◆ PROBLEM TO WORK ON ◆
Transcribe the records below in their entirety, and leave out each image.

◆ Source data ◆
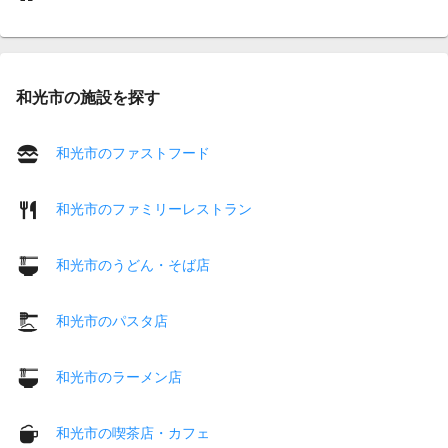
和光市の施設を探す
和光市のファストフード
和光市のファミリーレストラン
和光市のうどん・そば店
和光市のパスタ店
和光市のラーメン店
和光市の喫茶店・カフェ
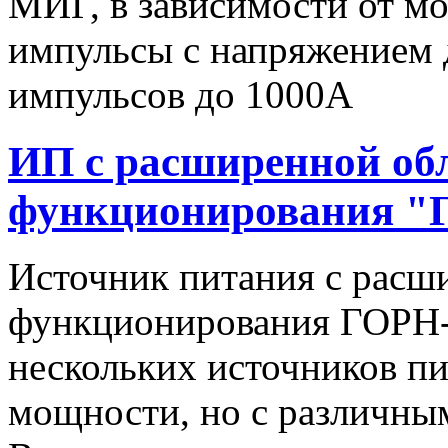
МИГ, в зависимости от мо
импульсы c напряжением 
импульсов до 1000А
ИП с расширенной об
функционирования "
Источник питания с расш
функционирования ГОРН-
нескольких источников п
мощности, но с различны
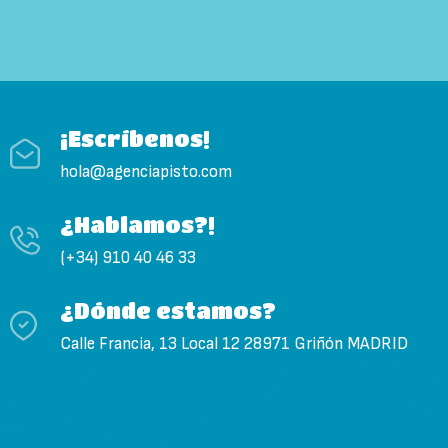
¡Escríbenos!
hola@agenciapisto.com
¿Hablamos?!
(+34) 910 40 46 33
¿Dónde estamos?
Calle Francia, 13 Local 12 28971 Griñón MADRID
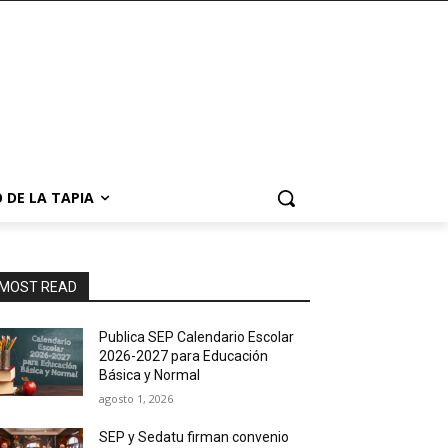
 DE LA TAPIA
MOST READ
Publica SEP Calendario Escolar
2026-2027 para Educación
Básica y Normal
agosto 1, 2026
SEP y Sedatu firman convenio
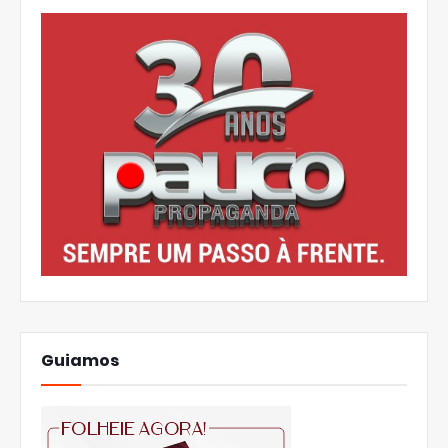
Guiamos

◆ SOLUTION FOR THIS EXERCISE ◆
和光市の施設を探す
和光市のファストフード
和光市のファミリーレストラン
和光市のうどん・そば店
和光市のパスタ店
和光市のラーメン店
和光市の喫茶店・カフェ
МИГ, в зависимости от мо
импульсы c напряжением 
импульсов до 1000А
ИП с расширенной об
функционирования "
Источник питания с расш
функционирования ГОРН-
нескольких источников п
мощности, но с различны
¡Escríbenos!
hola@agenciapisto.com
¿Hablamos?!
(+34) 910 40 46 33
¿Dónde estamos?
Calle Francia, 13 Local 12 28971 Griñón MADRID
 DE LA TAPIA
MOST READ
Publica SEP Calendario Escolar
2026-2027 para Educación
Básica y Normal
agosto 1, 2026
SEP y Sedatu firman convenio
Guiamos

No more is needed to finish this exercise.